▶ Records excerpted from a collection

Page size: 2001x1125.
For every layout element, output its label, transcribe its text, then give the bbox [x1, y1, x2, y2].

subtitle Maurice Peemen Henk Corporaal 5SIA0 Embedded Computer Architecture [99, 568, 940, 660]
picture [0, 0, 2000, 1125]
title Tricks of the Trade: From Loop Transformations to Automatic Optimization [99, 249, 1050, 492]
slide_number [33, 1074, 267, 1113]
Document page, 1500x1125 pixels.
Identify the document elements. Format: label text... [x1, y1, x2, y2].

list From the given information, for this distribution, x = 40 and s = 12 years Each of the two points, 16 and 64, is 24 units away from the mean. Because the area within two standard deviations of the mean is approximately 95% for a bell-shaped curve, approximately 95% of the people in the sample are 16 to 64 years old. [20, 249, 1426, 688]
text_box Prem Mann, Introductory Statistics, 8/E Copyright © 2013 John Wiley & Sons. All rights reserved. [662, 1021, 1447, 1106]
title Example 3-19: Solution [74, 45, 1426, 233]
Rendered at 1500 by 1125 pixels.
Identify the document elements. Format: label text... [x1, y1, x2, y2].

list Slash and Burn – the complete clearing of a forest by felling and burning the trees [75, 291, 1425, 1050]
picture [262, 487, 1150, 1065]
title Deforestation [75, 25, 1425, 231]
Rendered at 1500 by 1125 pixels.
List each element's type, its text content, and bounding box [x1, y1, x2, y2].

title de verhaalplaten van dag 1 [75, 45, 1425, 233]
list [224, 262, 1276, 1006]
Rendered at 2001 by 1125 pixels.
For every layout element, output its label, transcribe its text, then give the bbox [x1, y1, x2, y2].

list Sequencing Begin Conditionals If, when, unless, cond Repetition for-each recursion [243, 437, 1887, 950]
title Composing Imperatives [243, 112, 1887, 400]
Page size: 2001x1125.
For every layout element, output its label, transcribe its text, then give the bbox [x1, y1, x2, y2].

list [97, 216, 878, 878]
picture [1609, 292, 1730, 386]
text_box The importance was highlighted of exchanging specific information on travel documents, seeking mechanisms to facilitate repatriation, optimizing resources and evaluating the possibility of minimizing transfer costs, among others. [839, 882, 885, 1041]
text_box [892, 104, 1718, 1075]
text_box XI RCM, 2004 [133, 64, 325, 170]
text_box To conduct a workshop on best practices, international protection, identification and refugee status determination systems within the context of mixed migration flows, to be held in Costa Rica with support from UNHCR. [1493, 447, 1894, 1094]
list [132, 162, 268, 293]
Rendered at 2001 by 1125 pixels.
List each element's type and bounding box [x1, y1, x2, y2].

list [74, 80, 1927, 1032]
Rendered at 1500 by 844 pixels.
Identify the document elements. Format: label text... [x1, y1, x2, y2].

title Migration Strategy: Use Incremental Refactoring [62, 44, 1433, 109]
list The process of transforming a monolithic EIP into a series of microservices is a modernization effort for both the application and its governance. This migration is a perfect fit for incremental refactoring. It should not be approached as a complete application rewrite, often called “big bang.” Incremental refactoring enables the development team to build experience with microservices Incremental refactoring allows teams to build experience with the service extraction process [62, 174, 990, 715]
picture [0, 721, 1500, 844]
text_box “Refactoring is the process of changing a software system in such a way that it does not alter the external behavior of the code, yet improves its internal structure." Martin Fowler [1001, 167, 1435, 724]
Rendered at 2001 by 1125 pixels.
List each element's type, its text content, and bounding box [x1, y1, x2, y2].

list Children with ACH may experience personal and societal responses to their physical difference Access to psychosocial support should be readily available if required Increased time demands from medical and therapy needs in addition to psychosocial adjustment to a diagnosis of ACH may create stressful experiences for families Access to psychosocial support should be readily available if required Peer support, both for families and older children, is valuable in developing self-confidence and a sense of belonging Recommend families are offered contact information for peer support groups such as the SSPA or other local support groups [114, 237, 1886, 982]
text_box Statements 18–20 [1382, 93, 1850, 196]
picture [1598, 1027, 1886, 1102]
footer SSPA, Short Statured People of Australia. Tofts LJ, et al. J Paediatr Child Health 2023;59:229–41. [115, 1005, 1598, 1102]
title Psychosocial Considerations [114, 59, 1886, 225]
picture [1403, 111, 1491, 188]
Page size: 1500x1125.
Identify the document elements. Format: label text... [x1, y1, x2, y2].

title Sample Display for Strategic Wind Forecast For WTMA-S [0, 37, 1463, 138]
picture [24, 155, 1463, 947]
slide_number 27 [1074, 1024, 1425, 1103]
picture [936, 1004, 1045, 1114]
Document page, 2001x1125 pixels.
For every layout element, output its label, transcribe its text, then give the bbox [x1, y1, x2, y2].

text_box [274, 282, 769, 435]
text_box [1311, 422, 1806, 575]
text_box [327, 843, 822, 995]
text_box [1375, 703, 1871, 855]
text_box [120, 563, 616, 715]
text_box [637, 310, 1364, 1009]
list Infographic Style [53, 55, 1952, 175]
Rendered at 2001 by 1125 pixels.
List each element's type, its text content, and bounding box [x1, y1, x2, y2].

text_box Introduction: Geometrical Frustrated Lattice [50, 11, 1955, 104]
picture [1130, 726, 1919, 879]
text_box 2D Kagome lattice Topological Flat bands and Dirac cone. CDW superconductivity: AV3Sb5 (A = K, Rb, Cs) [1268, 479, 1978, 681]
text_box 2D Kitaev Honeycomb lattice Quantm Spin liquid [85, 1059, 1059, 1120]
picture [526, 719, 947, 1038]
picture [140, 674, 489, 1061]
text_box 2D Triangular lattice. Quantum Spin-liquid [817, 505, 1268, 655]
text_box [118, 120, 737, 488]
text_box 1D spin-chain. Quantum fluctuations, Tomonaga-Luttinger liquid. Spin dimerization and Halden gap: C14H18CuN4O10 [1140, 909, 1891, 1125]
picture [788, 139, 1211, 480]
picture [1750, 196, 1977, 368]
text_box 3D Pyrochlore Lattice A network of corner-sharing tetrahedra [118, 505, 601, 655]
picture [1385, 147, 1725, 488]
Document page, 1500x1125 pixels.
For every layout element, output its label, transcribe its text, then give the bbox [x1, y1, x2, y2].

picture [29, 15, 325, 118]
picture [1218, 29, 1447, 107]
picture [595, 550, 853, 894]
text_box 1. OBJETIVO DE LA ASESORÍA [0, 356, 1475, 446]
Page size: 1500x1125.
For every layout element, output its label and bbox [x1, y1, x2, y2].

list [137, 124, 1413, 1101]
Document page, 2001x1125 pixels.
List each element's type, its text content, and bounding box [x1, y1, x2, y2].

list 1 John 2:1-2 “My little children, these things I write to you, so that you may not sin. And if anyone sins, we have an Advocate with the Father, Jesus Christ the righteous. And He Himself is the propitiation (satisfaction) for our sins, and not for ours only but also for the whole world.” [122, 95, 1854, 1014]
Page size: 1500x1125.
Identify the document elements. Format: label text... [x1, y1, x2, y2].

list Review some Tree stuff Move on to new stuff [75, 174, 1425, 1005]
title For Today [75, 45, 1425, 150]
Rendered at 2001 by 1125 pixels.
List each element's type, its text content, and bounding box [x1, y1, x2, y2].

▶ WHAT YOU HAVE TO DO
Copy every record again, keeping each word unchanged.

▶ RESULT FOR THIS EXERCISE
Page size: 2001x1125.
For every layout element, output its label, transcribe its text, then give the bbox [x1, y1, x2, y2].

subtitle Maurice Peemen Henk Corporaal 5SIA0 Embedded Computer Architecture [99, 568, 940, 660]
picture [0, 0, 2000, 1125]
title Tricks of the Trade: From Loop Transformations to Automatic Optimization [99, 249, 1050, 492]
slide_number [33, 1074, 267, 1113]
Document page, 1500x1125 pixels.
Identify the document elements. Format: label text... [x1, y1, x2, y2].

list From the given information, for this distribution, x = 40 and s = 12 years Each of the two points, 16 and 64, is 24 units away from the mean. Because the area within two standard deviations of the mean is approximately 95% for a bell-shaped curve, approximately 95% of the people in the sample are 16 to 64 years old. [20, 249, 1426, 688]
text_box Prem Mann, Introductory Statistics, 8/E Copyright © 2013 John Wiley & Sons. All rights reserved. [662, 1021, 1447, 1106]
title Example 3-19: Solution [74, 45, 1426, 233]
Rendered at 1500 by 1125 pixels.
Identify the document elements. Format: label text... [x1, y1, x2, y2].

list Slash and Burn – the complete clearing of a forest by felling and burning the trees [75, 291, 1425, 1050]
picture [262, 487, 1150, 1065]
title Deforestation [75, 25, 1425, 231]
Rendered at 1500 by 1125 pixels.
List each element's type, its text content, and bounding box [x1, y1, x2, y2].

title de verhaalplaten van dag 1 [75, 45, 1425, 233]
list [224, 262, 1276, 1006]
Rendered at 2001 by 1125 pixels.
For every layout element, output its label, transcribe its text, then give the bbox [x1, y1, x2, y2].

list Sequencing Begin Conditionals If, when, unless, cond Repetition for-each recursion [243, 437, 1887, 950]
title Composing Imperatives [243, 112, 1887, 400]
Page size: 2001x1125.
For every layout element, output its label, transcribe its text, then give the bbox [x1, y1, x2, y2].

list [97, 216, 878, 878]
picture [1609, 292, 1730, 386]
text_box The importance was highlighted of exchanging specific information on travel documents, seeking mechanisms to facilitate repatriation, optimizing resources and evaluating the possibility of minimizing transfer costs, among others. [839, 882, 885, 1041]
text_box [892, 104, 1718, 1075]
text_box XI RCM, 2004 [133, 64, 325, 170]
text_box To conduct a workshop on best practices, international protection, identification and refugee status determination systems within the context of mixed migration flows, to be held in Costa Rica with support from UNHCR. [1493, 447, 1894, 1094]
list [132, 162, 268, 293]
Rendered at 2001 by 1125 pixels.
List each element's type and bounding box [x1, y1, x2, y2].

list [74, 80, 1927, 1032]
Rendered at 1500 by 844 pixels.
Identify the document elements. Format: label text... [x1, y1, x2, y2].

title Migration Strategy: Use Incremental Refactoring [62, 44, 1433, 109]
list The process of transforming a monolithic EIP into a series of microservices is a modernization effort for both the application and its governance. This migration is a perfect fit for incremental refactoring. It should not be approached as a complete application rewrite, often called “big bang.” Incremental refactoring enables the development team to build experience with microservices Incremental refactoring allows teams to build experience with the service extraction process [62, 174, 990, 715]
picture [0, 721, 1500, 844]
text_box “Refactoring is the process of changing a software system in such a way that it does not alter the external behavior of the code, yet improves its internal structure." Martin Fowler [1001, 167, 1435, 724]
Rendered at 2001 by 1125 pixels.
List each element's type, its text content, and bounding box [x1, y1, x2, y2].

list Children with ACH may experience personal and societal responses to their physical difference Access to psychosocial support should be readily available if required Increased time demands from medical and therapy needs in addition to psychosocial adjustment to a diagnosis of ACH may create stressful experiences for families Access to psychosocial support should be readily available if required Peer support, both for families and older children, is valuable in developing self-confidence and a sense of belonging Recommend families are offered contact information for peer support groups such as the SSPA or other local support groups [114, 237, 1886, 982]
text_box Statements 18–20 [1382, 93, 1850, 196]
picture [1598, 1027, 1886, 1102]
footer SSPA, Short Statured People of Australia. Tofts LJ, et al. J Paediatr Child Health 2023;59:229–41. [115, 1005, 1598, 1102]
title Psychosocial Considerations [114, 59, 1886, 225]
picture [1403, 111, 1491, 188]
Page size: 1500x1125.
Identify the document elements. Format: label text... [x1, y1, x2, y2].

title Sample Display for Strategic Wind Forecast For WTMA-S [0, 37, 1463, 138]
picture [24, 155, 1463, 947]
slide_number 27 [1074, 1024, 1425, 1103]
picture [936, 1004, 1045, 1114]
Document page, 2001x1125 pixels.
For every layout element, output its label, transcribe its text, then give the bbox [x1, y1, x2, y2].

text_box [274, 282, 769, 435]
text_box [1311, 422, 1806, 575]
text_box [327, 843, 822, 995]
text_box [1375, 703, 1871, 855]
text_box [120, 563, 616, 715]
text_box [637, 310, 1364, 1009]
list Infographic Style [53, 55, 1952, 175]
Rendered at 2001 by 1125 pixels.
List each element's type, its text content, and bounding box [x1, y1, x2, y2].

text_box Introduction: Geometrical Frustrated Lattice [50, 11, 1955, 104]
picture [1130, 726, 1919, 879]
text_box 2D Kagome lattice Topological Flat bands and Dirac cone. CDW superconductivity: AV3Sb5 (A = K, Rb, Cs) [1268, 479, 1978, 681]
text_box 2D Kitaev Honeycomb lattice Quantm Spin liquid [85, 1059, 1059, 1120]
picture [526, 719, 947, 1038]
picture [140, 674, 489, 1061]
text_box 2D Triangular lattice. Quantum Spin-liquid [817, 505, 1268, 655]
text_box [118, 120, 737, 488]
text_box 1D spin-chain. Quantum fluctuations, Tomonaga-Luttinger liquid. Spin dimerization and Halden gap: C14H18CuN4O10 [1140, 909, 1891, 1125]
picture [788, 139, 1211, 480]
picture [1750, 196, 1977, 368]
text_box 3D Pyrochlore Lattice A network of corner-sharing tetrahedra [118, 505, 601, 655]
picture [1385, 147, 1725, 488]
Document page, 1500x1125 pixels.
For every layout element, output its label, transcribe its text, then give the bbox [x1, y1, x2, y2].

picture [29, 15, 325, 118]
picture [1218, 29, 1447, 107]
picture [595, 550, 853, 894]
text_box 1. OBJETIVO DE LA ASESORÍA [0, 356, 1475, 446]
Page size: 1500x1125.
For every layout element, output its label and bbox [x1, y1, x2, y2].

list [137, 124, 1413, 1101]
Document page, 2001x1125 pixels.
List each element's type, its text content, and bounding box [x1, y1, x2, y2].

list 1 John 2:1-2 “My little children, these things I write to you, so that you may not sin. And if anyone sins, we have an Advocate with the Father, Jesus Christ the righteous. And He Himself is the propitiation (satisfaction) for our sins, and not for ours only but also for the whole world.” [122, 95, 1854, 1014]
Page size: 1500x1125.
Identify the document elements. Format: label text... [x1, y1, x2, y2].

list Review some Tree stuff Move on to new stuff [75, 174, 1425, 1005]
title For Today [75, 45, 1425, 150]
Rendered at 2001 by 1125 pixels.
List each element's type, its text content, and bounding box [x1, y1, x2, y2].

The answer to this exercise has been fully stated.